After almost a year of planning, Guild Hall has selected the first participants in its Artist in Residence program, who will be ensconced in Guild House, around the corner from the cultural center on Dunemere Lane, through April 30. At a reception on Saturday, Ruth Appelhof, executive director of Guild Hall, together with the organization’s staff and members of the local arts community, will welcome Jennifer Hsu and James Wang, a multidisciplinary collaborative duo; Arcmanoro Niles, a painter, Iris Smyles, a writer, and Tom Yuill, a poet. 

For the program’s first iteration, artists were nominated and selected by members of Guild Hall’s Academy of the Arts. Marianna Levine, who is the program’s administrator, said academy members would assume the nominating role for two years, after which a decision will be made on whether to switch to an application process.

Artist residents are required to spend four days a week in East Hampton. Most will stay longer, but some have day jobs that might necessitate brief absences. Each artist has his or her own room; Ms. Hsu and Mr. Wang, a couple in life and art, will share a bedroom. Two outside studios will accommodate the visual artists, while the writers will work in the house or, if they prefer, at the East Hampton Library.

“Ruth Appelhof and Eric Fischl have really been the champions of this program,” said Ms. Levine. “It hasn’t been the easiest project to push through because of financial considerations and staff limitations, but Ruth and Eric put a lot of thought into this.” One concern was that rising property values have made it difficult for young artists to live and work here.

“Eric has been very concerned that we keep the artistic community vibrant by bringing in younger artists,” said Ms. Levine. While Guild House has a full kitchen where residents can prepare their own meals, 1770 House has donated one dinner a week in its main dining room for all the artists for the duration of their residence, and breakfast every Saturday. Rowdy Hall will also provide a dinner and drinks one night each week. 

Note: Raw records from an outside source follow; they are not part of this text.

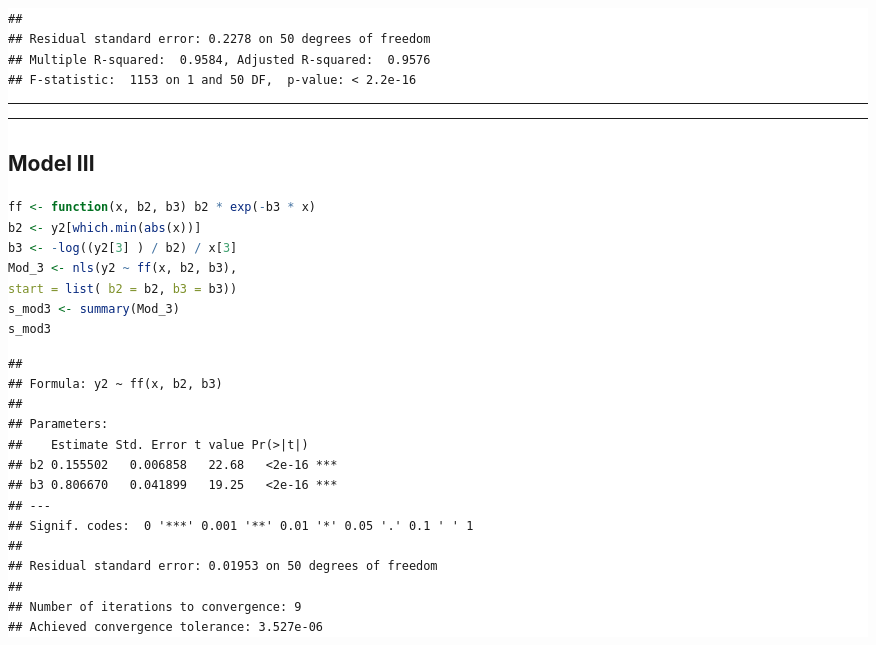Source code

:     ## 
    ## Residual standard error: 0.2278 on 50 degrees of freedom
    ## Multiple R-squared:  0.9584, Adjusted R-squared:  0.9576 
    ## F-statistic:  1153 on 1 and 50 DF,  p-value: < 2.2e-16

------------------------------------------------------------------------

------------------------------------------------------------------------

## Model III

``` r
ff <- function(x, b2, b3) b2 * exp(-b3 * x)
b2 <- y2[which.min(abs(x))] 
b3 <- -log((y2[3] ) / b2) / x[3]
Mod_3 <- nls(y2 ~ ff(x, b2, b3),
start = list( b2 = b2, b3 = b3))
s_mod3 <- summary(Mod_3)
s_mod3
```

    ## 
    ## Formula: y2 ~ ff(x, b2, b3)
    ## 
    ## Parameters:
    ##    Estimate Std. Error t value Pr(>|t|)    
    ## b2 0.155502   0.006858   22.68   <2e-16 ***
    ## b3 0.806670   0.041899   19.25   <2e-16 ***
    ## ---
    ## Signif. codes:  0 '***' 0.001 '**' 0.01 '*' 0.05 '.' 0.1 ' ' 1
    ## 
    ## Residual standard error: 0.01953 on 50 degrees of freedom
    ## 
    ## Number of iterations to convergence: 9 
    ## Achieved convergence tolerance: 3.527e-06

Ms. Hsu and Mr. Wang work in video, photography, film, digital and analog painting, text, and installation. The artists, who live in Brooklyn, “believe in increasing empathy and subsequent social change . . . between artists and viewers, between writers and readers, between teachers and students, between resistance and social groups, between rich and poor, and between humans and non-humans, including flora,” according to their website.

Born in Washington, D.C., Mr. Niles, a figurative painter, has expressed his interest in being representational but inviting deeper analysis. “I see figurative painting as complex narratives embedded with many different meanings,” he has said. “I’m interested in contradictions and opposites.” In a recent series titled “Life Was A Party To Be Thrown,” he explores what it means to control and maintain power over the body.

Iris Smyles’s stories and essays have appeared in The Atlantic, The New York Times, The New York Observer, BOMB, and other publications. She has written two books of fiction: “Iris Has Free Time,” and “Dating Tips for the Unemployed.” She lives in New York and Greece. “Iris Has Free Time,” Kurt Andersen wrote, is “the perfect frenzied bildungsroman for an era when coming-of-age can be postponed practically to middle age, as funny and sharp as can be but unafraid of seriousness and consequence.”

Tom Yuill, who teaches literature at Old Dominion University in Virginia, is the author of “Medicine Show,” a book of poetry published by the University of Chicago Press. The book mixes plain, down-home speech with free translations of Catullus, Villon, Orpheus, and other figures of high culture who are, according to the publisher, “placed alongside Jagger and Richards, skinheads, and psalms . . . high culture meets pop, city meets small town, and provincialism confronts urbanity.”

A free public program will take place on April 17, during which the artists will present their work and participate in a question-and-answer session with the audience.